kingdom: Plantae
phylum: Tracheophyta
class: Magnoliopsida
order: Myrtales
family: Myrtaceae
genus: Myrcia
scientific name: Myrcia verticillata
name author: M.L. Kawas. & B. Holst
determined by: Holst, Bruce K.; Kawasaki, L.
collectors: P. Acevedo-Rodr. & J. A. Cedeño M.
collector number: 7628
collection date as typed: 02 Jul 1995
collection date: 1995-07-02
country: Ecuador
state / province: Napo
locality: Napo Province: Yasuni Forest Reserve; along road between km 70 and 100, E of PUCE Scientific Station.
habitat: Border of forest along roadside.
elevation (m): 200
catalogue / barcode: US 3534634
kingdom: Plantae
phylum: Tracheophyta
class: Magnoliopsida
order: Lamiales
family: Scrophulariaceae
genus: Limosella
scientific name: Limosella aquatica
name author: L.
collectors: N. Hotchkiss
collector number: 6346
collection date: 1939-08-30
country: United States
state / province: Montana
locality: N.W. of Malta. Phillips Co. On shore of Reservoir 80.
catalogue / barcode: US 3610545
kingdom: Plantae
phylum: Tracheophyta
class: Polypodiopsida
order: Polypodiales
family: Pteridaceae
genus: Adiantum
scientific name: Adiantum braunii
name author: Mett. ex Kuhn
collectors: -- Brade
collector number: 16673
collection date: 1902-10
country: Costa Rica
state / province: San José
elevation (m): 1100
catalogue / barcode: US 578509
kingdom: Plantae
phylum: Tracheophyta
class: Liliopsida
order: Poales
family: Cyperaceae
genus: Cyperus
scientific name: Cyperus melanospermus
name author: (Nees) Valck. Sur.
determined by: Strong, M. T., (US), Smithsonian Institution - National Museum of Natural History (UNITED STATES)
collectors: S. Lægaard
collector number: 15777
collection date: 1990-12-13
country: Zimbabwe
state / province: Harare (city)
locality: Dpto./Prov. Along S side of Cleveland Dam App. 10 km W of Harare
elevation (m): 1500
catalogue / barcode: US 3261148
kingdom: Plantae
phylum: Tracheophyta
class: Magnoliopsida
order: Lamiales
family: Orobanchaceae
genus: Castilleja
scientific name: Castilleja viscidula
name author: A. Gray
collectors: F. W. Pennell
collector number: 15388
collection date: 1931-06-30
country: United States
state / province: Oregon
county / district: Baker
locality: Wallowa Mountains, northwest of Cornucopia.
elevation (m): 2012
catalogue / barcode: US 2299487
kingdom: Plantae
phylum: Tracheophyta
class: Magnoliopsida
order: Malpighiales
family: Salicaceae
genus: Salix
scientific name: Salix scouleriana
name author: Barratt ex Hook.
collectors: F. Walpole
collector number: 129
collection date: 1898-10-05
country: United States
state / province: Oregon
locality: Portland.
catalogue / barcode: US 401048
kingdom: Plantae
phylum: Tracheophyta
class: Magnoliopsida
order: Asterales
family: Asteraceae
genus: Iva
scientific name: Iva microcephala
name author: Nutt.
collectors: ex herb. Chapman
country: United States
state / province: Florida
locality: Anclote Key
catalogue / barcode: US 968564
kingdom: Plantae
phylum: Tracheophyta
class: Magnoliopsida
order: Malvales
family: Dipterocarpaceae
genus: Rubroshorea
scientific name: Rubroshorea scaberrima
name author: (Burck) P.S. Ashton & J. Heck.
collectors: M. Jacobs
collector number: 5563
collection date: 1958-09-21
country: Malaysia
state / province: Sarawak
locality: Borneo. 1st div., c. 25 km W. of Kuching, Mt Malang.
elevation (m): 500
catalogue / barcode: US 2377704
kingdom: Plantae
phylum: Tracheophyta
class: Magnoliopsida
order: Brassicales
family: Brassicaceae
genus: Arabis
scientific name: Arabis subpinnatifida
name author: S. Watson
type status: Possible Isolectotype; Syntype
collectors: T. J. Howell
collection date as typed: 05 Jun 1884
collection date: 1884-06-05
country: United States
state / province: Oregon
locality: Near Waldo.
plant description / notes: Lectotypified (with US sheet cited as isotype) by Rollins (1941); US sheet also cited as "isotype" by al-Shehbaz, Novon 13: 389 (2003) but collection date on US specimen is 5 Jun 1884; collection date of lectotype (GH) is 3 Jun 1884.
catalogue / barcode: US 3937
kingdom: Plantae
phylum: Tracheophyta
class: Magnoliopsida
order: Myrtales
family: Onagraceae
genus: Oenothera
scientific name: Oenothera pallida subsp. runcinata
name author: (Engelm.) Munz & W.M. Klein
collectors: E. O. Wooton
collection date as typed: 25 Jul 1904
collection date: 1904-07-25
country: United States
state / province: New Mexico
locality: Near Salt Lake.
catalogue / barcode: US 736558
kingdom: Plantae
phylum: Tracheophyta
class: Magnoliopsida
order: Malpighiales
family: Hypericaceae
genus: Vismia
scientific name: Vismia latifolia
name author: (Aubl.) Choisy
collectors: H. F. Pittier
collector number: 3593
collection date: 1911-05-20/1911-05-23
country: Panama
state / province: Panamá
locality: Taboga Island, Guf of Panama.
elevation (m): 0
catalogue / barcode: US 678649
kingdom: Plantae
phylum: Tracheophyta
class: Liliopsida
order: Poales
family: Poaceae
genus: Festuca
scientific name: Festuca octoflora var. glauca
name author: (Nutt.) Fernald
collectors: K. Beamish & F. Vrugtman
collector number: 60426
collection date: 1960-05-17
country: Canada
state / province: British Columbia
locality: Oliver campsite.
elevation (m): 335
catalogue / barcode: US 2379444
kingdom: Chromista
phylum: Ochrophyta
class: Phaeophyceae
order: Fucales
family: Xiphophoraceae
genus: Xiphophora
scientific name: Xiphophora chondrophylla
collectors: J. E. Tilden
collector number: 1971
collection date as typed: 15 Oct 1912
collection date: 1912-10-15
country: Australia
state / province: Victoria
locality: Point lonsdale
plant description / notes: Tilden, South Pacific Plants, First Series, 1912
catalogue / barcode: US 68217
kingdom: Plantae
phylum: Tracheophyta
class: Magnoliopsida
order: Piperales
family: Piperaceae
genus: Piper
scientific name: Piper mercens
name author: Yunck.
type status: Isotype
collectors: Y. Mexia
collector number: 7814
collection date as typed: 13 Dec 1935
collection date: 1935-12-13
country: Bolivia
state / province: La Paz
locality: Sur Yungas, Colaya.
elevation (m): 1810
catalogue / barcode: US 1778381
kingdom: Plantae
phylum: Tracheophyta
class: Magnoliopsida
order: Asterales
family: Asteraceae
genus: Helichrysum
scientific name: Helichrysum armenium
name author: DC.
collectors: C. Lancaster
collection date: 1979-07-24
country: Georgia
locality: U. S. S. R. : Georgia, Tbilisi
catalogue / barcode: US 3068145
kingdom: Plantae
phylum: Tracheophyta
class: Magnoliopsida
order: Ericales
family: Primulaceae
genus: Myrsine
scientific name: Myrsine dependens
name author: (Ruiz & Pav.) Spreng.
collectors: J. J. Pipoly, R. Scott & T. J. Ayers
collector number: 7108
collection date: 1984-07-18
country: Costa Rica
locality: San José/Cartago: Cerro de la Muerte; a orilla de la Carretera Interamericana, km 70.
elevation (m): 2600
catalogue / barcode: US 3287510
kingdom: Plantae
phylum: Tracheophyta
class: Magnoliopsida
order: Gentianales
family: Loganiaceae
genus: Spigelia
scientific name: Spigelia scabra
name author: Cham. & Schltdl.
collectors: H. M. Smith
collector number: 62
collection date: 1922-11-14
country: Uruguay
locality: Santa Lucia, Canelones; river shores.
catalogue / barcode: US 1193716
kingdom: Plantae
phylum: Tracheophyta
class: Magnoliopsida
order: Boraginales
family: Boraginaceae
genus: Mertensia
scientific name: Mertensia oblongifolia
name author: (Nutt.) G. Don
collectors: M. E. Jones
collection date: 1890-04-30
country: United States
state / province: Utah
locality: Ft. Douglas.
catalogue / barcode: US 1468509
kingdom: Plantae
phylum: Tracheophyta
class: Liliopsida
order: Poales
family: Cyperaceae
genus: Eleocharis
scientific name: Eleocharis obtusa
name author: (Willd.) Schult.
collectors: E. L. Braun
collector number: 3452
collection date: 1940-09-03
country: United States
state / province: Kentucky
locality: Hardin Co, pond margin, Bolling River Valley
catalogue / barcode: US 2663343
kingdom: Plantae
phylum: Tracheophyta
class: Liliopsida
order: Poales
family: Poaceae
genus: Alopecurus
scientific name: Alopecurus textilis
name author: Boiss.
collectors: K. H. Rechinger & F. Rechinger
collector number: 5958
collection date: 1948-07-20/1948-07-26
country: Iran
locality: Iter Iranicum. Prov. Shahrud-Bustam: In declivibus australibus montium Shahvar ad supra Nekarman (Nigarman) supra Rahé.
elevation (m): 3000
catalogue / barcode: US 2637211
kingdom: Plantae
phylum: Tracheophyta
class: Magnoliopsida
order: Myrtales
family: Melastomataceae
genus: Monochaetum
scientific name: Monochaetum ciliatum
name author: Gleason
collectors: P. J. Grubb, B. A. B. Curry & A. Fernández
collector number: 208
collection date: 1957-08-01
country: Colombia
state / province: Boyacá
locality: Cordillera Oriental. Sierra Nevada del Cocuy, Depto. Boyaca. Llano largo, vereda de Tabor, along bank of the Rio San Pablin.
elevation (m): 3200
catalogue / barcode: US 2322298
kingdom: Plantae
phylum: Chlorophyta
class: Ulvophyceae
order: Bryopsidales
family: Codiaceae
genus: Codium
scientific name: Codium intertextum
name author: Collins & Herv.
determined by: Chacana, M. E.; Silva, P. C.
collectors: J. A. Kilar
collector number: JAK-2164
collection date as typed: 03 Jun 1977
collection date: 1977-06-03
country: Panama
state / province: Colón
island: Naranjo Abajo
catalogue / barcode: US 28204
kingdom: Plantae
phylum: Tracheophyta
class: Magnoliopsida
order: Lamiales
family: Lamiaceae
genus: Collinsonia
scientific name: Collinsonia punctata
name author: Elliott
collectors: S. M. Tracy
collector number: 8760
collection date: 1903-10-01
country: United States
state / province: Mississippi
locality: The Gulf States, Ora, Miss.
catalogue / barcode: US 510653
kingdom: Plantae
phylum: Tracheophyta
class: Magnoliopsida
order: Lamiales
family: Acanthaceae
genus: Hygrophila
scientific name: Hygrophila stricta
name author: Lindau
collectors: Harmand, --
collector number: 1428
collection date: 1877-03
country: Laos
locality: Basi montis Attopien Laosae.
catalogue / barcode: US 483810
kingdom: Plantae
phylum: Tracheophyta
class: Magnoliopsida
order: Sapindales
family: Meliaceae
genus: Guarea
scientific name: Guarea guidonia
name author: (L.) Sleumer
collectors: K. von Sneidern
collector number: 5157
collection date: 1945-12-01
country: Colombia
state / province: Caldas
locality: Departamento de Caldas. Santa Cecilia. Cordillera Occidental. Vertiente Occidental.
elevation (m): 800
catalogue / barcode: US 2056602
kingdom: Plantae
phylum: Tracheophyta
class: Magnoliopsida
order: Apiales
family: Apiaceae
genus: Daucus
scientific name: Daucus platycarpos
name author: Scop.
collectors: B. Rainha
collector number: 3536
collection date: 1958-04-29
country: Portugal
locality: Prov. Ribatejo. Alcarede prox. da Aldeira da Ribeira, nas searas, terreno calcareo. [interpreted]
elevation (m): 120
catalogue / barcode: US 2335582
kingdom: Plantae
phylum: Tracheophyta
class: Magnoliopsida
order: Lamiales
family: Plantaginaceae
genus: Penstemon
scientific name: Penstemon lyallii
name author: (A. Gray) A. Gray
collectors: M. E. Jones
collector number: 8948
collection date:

» EXERCISE DIRECTIONS:
Recast the listing above, from its first line through the line containing "country: Ecuador", as a numbered list, with any blank lines omitted.

» RESULT:
1. kingdom: Plantae
2. phylum: Tracheophyta
3. class: Magnoliopsida
4. order: Myrtales
5. family: Myrtaceae
6. genus: Myrcia
7. scientific name: Myrcia verticillata
8. name author: M.L. Kawas. & B. Holst
9. determined by: Holst, Bruce K.; Kawasaki, L.
10. collectors: P. Acevedo-Rodr. & J. A. Cedeño M.
11. collector number: 7628
12. collection date as typed: 02 Jul 1995
13. collection date: 1995-07-02
14. country: Ecuador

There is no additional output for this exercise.